[start Source material]

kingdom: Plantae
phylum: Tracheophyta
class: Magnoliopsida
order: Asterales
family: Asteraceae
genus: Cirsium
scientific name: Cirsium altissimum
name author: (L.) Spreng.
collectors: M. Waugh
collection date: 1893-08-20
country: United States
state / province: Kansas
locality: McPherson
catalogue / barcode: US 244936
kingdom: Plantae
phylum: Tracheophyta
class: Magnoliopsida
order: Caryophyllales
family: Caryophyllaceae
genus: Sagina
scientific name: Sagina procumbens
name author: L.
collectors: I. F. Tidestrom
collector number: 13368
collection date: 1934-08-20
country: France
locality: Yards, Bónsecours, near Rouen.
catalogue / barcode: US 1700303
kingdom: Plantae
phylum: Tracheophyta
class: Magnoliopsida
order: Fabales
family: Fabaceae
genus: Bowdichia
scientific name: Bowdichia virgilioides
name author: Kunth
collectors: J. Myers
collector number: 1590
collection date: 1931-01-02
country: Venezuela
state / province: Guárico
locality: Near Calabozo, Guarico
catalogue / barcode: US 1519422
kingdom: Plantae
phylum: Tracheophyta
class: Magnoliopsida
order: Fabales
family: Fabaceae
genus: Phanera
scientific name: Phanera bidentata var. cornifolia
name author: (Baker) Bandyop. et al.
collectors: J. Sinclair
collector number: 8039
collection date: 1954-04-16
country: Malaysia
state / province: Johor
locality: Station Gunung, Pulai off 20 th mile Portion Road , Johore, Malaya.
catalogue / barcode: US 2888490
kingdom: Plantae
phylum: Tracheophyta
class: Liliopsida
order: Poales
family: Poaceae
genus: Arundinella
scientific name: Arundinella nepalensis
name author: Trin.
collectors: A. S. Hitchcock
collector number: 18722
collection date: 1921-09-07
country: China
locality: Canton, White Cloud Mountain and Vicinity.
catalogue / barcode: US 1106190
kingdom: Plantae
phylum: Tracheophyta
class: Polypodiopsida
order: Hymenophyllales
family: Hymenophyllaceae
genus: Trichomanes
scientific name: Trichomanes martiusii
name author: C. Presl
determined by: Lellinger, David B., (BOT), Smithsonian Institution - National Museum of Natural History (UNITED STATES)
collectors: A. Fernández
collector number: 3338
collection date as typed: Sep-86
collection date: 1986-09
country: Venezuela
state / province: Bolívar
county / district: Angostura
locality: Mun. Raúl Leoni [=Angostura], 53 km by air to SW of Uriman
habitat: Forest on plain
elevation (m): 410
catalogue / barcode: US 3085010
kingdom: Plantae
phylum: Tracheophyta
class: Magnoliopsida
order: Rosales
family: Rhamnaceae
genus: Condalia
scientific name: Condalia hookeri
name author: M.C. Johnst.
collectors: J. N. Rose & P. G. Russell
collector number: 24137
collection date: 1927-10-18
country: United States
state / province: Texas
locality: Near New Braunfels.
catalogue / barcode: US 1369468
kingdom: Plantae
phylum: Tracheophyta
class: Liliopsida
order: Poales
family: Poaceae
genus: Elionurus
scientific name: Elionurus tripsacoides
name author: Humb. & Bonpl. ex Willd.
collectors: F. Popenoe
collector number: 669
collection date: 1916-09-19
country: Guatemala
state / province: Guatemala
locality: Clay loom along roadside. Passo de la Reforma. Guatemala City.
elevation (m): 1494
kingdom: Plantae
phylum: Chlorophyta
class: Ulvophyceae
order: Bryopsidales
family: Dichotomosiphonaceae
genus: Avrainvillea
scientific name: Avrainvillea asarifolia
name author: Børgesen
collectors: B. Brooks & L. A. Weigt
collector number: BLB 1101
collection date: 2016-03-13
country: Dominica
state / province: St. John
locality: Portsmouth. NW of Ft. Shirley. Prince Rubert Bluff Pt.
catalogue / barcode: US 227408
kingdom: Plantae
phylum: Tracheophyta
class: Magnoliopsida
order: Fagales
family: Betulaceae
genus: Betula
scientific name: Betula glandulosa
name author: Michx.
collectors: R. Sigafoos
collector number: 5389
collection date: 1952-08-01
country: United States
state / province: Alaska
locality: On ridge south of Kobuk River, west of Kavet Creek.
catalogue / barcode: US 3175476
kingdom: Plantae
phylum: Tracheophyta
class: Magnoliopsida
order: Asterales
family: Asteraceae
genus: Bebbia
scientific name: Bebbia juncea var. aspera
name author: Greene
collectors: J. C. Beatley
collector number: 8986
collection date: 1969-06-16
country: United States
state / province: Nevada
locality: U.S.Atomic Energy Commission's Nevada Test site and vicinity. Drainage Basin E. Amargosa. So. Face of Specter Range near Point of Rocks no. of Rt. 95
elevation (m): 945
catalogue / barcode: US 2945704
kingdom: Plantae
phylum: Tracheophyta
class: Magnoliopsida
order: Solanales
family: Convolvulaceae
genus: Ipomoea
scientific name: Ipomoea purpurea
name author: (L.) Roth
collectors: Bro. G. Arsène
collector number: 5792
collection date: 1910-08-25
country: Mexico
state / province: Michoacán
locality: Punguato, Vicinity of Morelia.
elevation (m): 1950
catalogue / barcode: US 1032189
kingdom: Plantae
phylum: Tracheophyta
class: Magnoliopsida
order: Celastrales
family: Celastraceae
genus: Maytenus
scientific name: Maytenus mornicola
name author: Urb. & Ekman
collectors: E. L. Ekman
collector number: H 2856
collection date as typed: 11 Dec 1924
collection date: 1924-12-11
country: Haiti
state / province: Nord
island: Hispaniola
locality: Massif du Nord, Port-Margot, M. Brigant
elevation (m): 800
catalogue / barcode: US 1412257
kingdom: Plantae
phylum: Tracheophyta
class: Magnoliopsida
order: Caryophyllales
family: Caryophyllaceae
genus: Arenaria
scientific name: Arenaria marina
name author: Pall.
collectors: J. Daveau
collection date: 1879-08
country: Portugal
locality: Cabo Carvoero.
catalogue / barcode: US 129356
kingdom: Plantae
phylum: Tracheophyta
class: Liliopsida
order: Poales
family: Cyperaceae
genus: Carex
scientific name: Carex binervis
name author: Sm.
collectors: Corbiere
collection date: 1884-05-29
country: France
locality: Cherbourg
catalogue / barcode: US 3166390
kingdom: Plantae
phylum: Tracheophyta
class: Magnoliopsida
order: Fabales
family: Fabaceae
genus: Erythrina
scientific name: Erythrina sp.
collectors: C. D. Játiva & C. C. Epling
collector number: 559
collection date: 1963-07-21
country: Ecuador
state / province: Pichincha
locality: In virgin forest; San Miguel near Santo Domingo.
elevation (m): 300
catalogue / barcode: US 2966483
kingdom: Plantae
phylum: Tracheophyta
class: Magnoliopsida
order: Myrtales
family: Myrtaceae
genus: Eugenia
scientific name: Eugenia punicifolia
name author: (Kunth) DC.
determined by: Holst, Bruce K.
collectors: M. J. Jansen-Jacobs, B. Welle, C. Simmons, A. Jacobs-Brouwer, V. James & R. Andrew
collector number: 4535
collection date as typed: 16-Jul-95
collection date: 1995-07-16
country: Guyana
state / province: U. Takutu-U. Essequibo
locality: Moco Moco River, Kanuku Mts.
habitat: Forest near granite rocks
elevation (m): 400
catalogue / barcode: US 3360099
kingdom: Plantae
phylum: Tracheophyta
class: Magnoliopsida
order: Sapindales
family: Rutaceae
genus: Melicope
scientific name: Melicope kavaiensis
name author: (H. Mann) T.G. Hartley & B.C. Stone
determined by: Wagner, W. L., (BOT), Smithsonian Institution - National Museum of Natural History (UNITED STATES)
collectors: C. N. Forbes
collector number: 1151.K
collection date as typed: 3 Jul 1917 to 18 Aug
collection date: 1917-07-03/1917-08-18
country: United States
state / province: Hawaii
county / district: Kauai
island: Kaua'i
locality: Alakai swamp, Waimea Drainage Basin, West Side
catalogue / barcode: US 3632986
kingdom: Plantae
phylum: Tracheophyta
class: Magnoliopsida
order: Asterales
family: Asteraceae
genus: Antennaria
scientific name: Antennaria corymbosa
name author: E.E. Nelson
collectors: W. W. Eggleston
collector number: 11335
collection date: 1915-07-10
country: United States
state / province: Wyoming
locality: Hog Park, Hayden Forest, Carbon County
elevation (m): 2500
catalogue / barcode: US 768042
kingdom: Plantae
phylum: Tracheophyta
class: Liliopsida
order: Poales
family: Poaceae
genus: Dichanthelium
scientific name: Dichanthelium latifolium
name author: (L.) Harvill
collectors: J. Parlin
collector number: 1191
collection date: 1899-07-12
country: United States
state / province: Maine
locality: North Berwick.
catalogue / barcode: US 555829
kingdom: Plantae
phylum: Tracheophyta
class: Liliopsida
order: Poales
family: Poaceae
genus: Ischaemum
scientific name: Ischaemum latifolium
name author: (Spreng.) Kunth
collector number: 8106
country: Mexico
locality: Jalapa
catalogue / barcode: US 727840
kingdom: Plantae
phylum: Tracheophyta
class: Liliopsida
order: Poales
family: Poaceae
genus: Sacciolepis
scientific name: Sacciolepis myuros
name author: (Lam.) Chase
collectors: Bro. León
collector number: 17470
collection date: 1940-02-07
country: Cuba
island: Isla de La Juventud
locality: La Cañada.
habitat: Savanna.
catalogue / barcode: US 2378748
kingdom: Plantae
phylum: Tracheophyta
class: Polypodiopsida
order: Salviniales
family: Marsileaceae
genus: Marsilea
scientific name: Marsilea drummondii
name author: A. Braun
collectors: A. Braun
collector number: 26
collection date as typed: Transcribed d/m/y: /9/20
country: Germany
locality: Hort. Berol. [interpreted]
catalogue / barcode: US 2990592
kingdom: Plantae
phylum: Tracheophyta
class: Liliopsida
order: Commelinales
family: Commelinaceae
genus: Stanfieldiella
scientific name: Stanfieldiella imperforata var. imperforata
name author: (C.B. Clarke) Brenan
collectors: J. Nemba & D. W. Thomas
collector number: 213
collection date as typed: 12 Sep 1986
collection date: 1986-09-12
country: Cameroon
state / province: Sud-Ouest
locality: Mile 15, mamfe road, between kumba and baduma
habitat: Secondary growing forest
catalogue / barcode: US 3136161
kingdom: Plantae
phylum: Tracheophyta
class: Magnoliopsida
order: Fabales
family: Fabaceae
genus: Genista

[end Source material]

Please extract the rows from the line containing "collector number: 11335" through the line containing "locality: Mile 15, mamfe", both included, and reproduce each line without any change.

collector number: 11335
collection date: 1915-07-10
country: United States
state / province: Wyoming
locality: Hog Park, Hayden Forest, Carbon County
elevation (m): 2500
catalogue / barcode: US 768042
kingdom: Plantae
phylum: Tracheophyta
class: Liliopsida
order: Poales
family: Poaceae
genus: Dichanthelium
scientific name: Dichanthelium latifolium
name author: (L.) Harvill
collectors: J. Parlin
collector number: 1191
collection date: 1899-07-12
country: United States
state / province: Maine
locality: North Berwick.
catalogue / barcode: US 555829
kingdom: Plantae
phylum: Tracheophyta
class: Liliopsida
order: Poales
family: Poaceae
genus: Ischaemum
scientific name: Ischaemum latifolium
name author: (Spreng.) Kunth
collector number: 8106
country: Mexico
locality: Jalapa
catalogue / barcode: US 727840
kingdom: Plantae
phylum: Tracheophyta
class: Liliopsida
order: Poales
family: Poaceae
genus: Sacciolepis
scientific name: Sacciolepis myuros
name author: (Lam.) Chase
collectors: Bro. León
collector number: 17470
collection date: 1940-02-07
country: Cuba
island: Isla de La Juventud
locality: La Cañada.
habitat: Savanna.
catalogue / barcode: US 2378748
kingdom: Plantae
phylum: Tracheophyta
class: Polypodiopsida
order: Salviniales
family: Marsileaceae
genus: Marsilea
scientific name: Marsilea drummondii
name author: A. Braun
collectors: A. Braun
collector number: 26
collection date as typed: Transcribed d/m/y: /9/20
country: Germany
locality: Hort. Berol. [interpreted]
catalogue / barcode: US 2990592
kingdom: Plantae
phylum: Tracheophyta
class: Liliopsida
order: Commelinales
family: Commelinaceae
genus: Stanfieldiella
scientific name: Stanfieldiella imperforata var. imperforata
name author: (C.B. Clarke) Brenan
collectors: J. Nemba & D. W. Thomas
collector number: 213
collection date as typed: 12 Sep 1986
collection date: 1986-09-12
country: Cameroon
state / province: Sud-Ouest
locality: Mile 15, mamfe road, between kumba and baduma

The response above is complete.